Data items:
::::::::
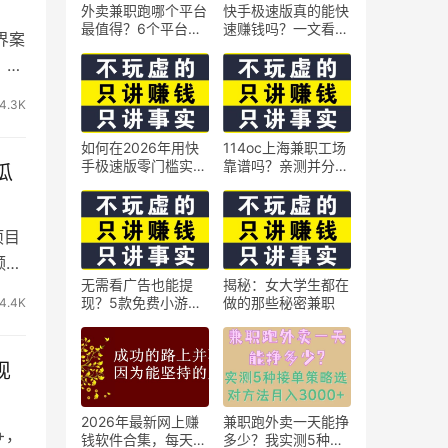
外卖兼职跑哪个平台
快手极速版真的能快
最值得？6个平台实
速赚钱吗？一文看懂
界案
测对比
真相
】客
4.3K
如何在2026年用快
114oc上海兼职工场
手极速版零门槛实现
靠谱吗？亲测并分享
瓜
日赚50元？5个实操
3个最新上海兼职机
技巧
会
项目
频，
无需看广告也能提
揭秘：女大学生都在
现？5款免费小游戏
做的那些秘密兼职
4.4K
实测可到账支付宝
现
2026年最新网上赚
兼职跑外卖一天能挣
+，
钱软件合集，每天免
多少？我实测5种接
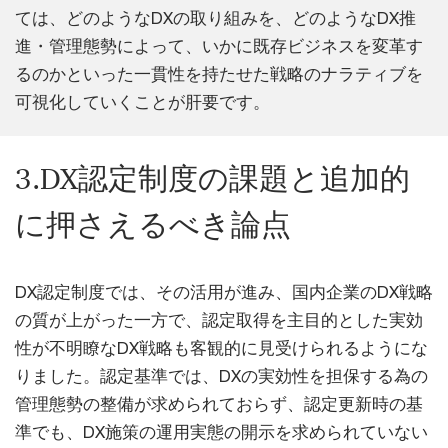
ては、どのようなDXの取り組みを、どのようなDX推
進・管理態勢によって、いかに既存ビジネスを変革す
るのかといった一貫性を持たせた戦略のナラティブを
可視化していくことが肝要です。
3.DX認定制度の課題と追加的
に押さえるべき論点
DX認定制度では、その活用が進み、国内企業のDX戦略
の質が上がった一方で、認定取得を主目的とした実効
性が不明瞭なDX戦略も客観的に見受けられるようにな
りました。認定基準では、DXの実効性を担保する為の
管理態勢の整備が求められておらず、認定更新時の基
準でも、DX施策の運用実態の開示を求められていない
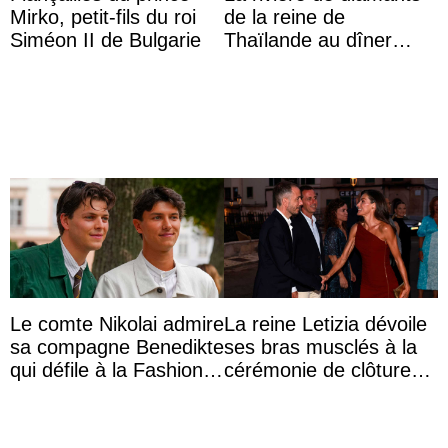
Mirko, petit-fils du roi
de la reine de
Siméon II de Bulgarie
Thaïlande au dîner
d’État d’Emmanuel
Macron en l’h ...
Le comte Nikolai admire
La reine Letizia dévoile
sa compagne Benedikte
ses bras musclés à la
qui défile à la Fashion
cérémonie de clôture
Week de Copenhague
du festival du film de
Majorque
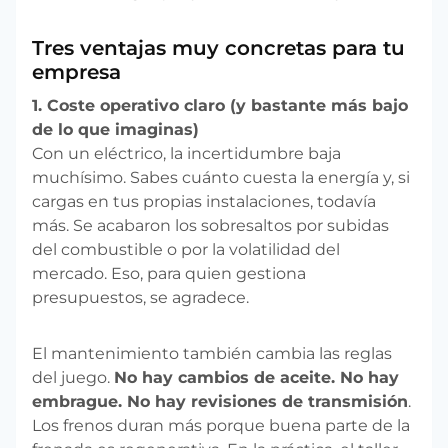
Tres ventajas muy concretas para tu
empresa
1. Coste operativo claro (y bastante más bajo
de lo que imaginas)
Con un eléctrico, la incertidumbre baja
muchísimo. Sabes cuánto cuesta la energía y, si
cargas en tus propias instalaciones, todavía
más. Se acabaron los sobresaltos por subidas
del combustible o por la volatilidad del
mercado. Eso, para quien gestiona
presupuestos, se agradece.
El mantenimiento también cambia las reglas
del juego.
No hay cambios de aceite. No hay
embrague. No hay revisiones de transmisión
.
Los frenos duran más porque buena parte de la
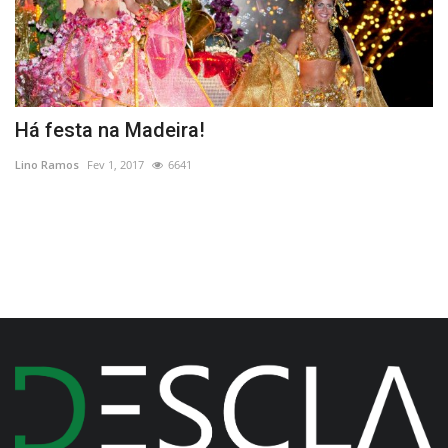
Há festa na Madeira!
F
c
Lino Ramos
Fev 1, 2017
6641
Re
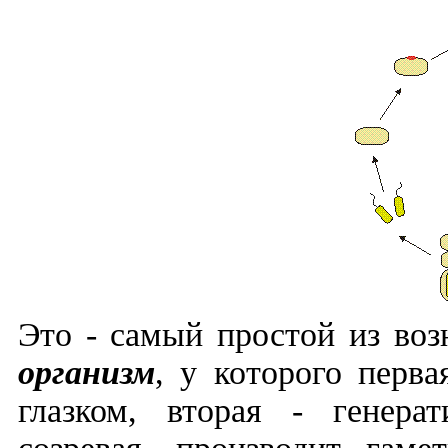
Это - самый простой из во
организм
, у которого перва
глазком, вторая - генерат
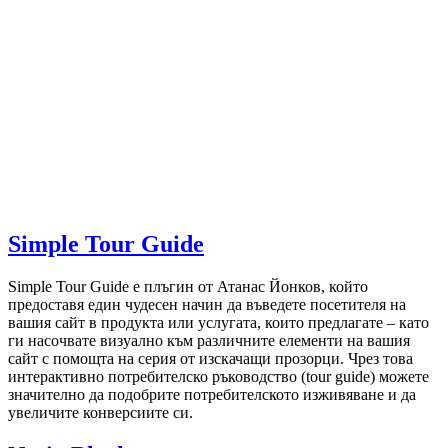
Simple Tour Guide
Simple Tour Guide е плъгин от Атанас Йонков, който
предоставя един чудесен начин да въведете посетителя на
вашия сайт в продукта или услугата, които предлагате – като
ги насочвате визуално към различните елементи на вашия
сайт с помощта на серия от изскачащи прозорци. Чрез това
интерактивно потребителско ръководствo (tour guide) можете
значително да подобрите потребителското изживяване и да
увеличите конверсиите си.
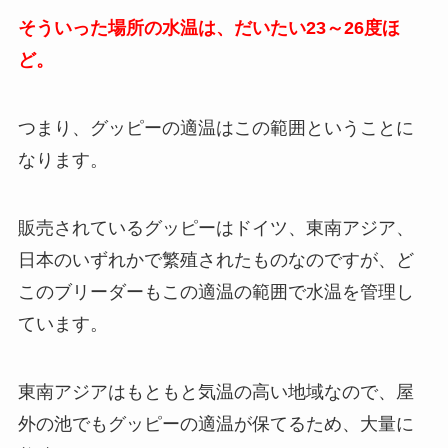
そういった場所の水温は、だいたい23～26度ほ
ど。
つまり、グッピーの適温はこの範囲ということに
なります。
販売されているグッピーはドイツ、東南アジア、
日本のいずれかで繁殖されたものなのですが、ど
このブリーダーもこの適温の範囲で水温を管理し
ています。
東南アジアはもともと気温の高い地域なので、屋
外の池でもグッピーの適温が保てるため、大量に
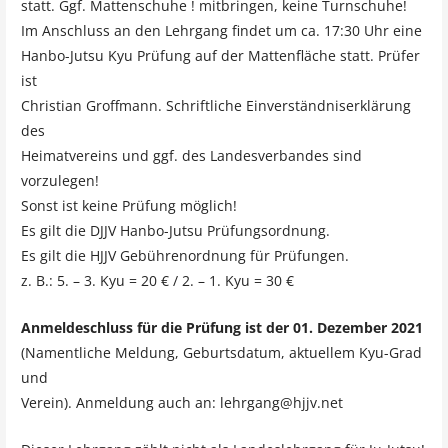
statt. Ggf. Mattenschuhe ! mitbringen, keine Turnschuhe!
Im Anschluss an den Lehrgang findet um ca. 17:30 Uhr eine
Hanbo-Jutsu Kyu Prüfung auf der Mattenfläche statt. Prüfer
ist
Christian Groffmann. Schriftliche Einverständniserklärung
des
Heimatvereins und ggf. des Landesverbandes sind
vorzulegen!
Sonst ist keine Prüfung möglich!
Es gilt die DJJV Hanbo-Jutsu Prüfungsordnung.
Es gilt die HJJV Gebührenordnung für Prüfungen.
z. B.: 5. – 3. Kyu = 20 € / 2. – 1. Kyu = 30 €
Anmeldeschluss für die Prüfung ist der 01. Dezember 2021
(Namentliche Meldung, Geburtsdatum, aktuellem Kyu-Grad
und
Verein). Anmeldung auch an: lehrgang@hjjv.net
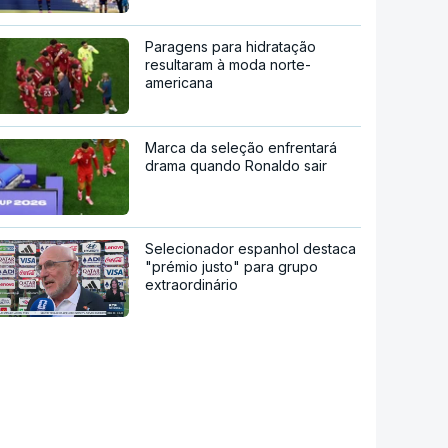
Paragens para hidratação
resultaram à moda norte-
americana
Marca da seleção enfrentará
drama quando Ronaldo sair
Selecionador espanhol destaca
"prémio justo" para grupo
extraordinário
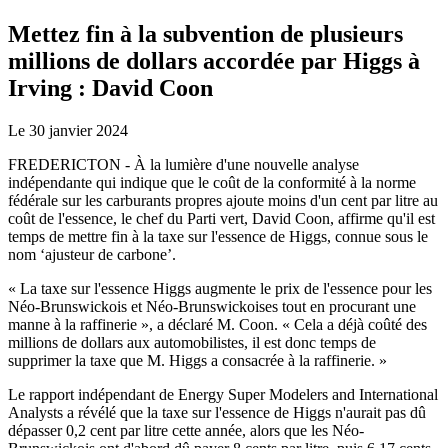
Mettez fin à la subvention de plusieurs
millions de dollars accordée par Higgs à
Irving : David Coon
Le 30 janvier 2024
FREDERICTON - À la lumière d'une nouvelle analyse
indépendante qui indique que le coût de la conformité à la norme
fédérale sur les carburants propres ajoute moins d'un cent par litre au
coût de l'essence, le chef du Parti vert, David Coon, affirme qu'il est
temps de mettre fin à la taxe sur l'essence de Higgs, connue sous le
nom ‘ajusteur de carbone’.
« La taxe sur l'essence Higgs augmente le prix de l'essence pour les
Néo-Brunswickois et Néo-Brunswickoises tout en procurant une
manne à la raffinerie », a déclaré M. Coon. « Cela a déjà coûté des
millions de dollars aux automobilistes, il est donc temps de
supprimer la taxe que M. Higgs a consacrée à la raffinerie. »
Le rapport indépendant de Energy Super Modelers and International
Analysts a révélé que la taxe sur l'essence de Higgs n'aurait pas dû
dépasser 0,2 cent par litre cette année, alors que les Néo-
::::::::
Brief:
Pull every line containing "Jutsu" out of the records.

Solution to this exercise:
Hanbo-Jutsu Kyu Prüfung auf der Mattenfläche statt. Prüfer
Es gilt die DJJV Hanbo-Jutsu Prüfungsordnung.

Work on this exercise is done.